MATERIAL SUPPLIED ▸
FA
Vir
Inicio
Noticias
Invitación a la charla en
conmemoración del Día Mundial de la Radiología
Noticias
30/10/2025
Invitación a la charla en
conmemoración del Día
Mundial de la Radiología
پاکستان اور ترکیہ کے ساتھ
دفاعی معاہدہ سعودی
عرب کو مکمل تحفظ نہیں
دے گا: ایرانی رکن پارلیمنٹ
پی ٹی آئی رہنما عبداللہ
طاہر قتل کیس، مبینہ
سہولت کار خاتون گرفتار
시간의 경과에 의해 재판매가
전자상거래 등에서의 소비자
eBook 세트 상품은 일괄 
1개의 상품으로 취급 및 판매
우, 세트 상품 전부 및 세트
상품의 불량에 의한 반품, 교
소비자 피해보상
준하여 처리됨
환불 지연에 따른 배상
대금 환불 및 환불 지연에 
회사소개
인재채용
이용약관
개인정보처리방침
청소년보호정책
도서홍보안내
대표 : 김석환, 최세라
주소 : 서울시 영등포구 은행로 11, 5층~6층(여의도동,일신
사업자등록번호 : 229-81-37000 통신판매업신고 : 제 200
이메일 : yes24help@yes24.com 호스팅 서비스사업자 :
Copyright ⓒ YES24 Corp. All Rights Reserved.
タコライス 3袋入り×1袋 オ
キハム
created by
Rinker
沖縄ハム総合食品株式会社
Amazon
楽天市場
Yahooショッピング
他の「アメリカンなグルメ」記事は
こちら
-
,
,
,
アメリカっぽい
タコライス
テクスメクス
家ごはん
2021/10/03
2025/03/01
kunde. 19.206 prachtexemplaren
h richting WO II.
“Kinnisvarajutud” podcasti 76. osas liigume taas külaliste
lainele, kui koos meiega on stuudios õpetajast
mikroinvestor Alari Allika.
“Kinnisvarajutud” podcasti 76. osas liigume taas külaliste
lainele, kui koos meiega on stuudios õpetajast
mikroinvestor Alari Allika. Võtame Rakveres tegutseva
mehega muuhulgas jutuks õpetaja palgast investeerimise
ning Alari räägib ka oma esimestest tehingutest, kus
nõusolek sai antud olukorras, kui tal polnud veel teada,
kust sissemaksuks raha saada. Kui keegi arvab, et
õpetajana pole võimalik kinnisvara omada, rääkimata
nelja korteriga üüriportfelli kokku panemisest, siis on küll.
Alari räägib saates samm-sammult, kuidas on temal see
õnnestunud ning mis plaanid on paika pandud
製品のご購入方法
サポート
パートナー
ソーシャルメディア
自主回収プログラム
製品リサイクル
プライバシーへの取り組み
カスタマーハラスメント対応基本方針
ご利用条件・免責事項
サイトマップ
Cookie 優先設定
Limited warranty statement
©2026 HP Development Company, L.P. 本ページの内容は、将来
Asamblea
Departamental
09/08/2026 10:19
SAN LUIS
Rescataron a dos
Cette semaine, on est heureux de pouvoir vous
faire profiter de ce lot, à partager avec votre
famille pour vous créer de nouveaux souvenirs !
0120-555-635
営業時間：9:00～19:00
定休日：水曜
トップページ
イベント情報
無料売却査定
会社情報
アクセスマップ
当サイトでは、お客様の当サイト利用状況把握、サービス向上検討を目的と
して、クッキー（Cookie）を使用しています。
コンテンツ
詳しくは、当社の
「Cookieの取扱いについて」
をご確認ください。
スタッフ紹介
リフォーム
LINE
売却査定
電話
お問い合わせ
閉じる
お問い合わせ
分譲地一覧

INSTRUCTION ▸
Report every line from the material above that mentions the word "ning".

ANSWER SECTION ▸
ning Alari räägib ka oma esimestest tehingutest, kus
õnnestunud ning mis plaanid on paika pandud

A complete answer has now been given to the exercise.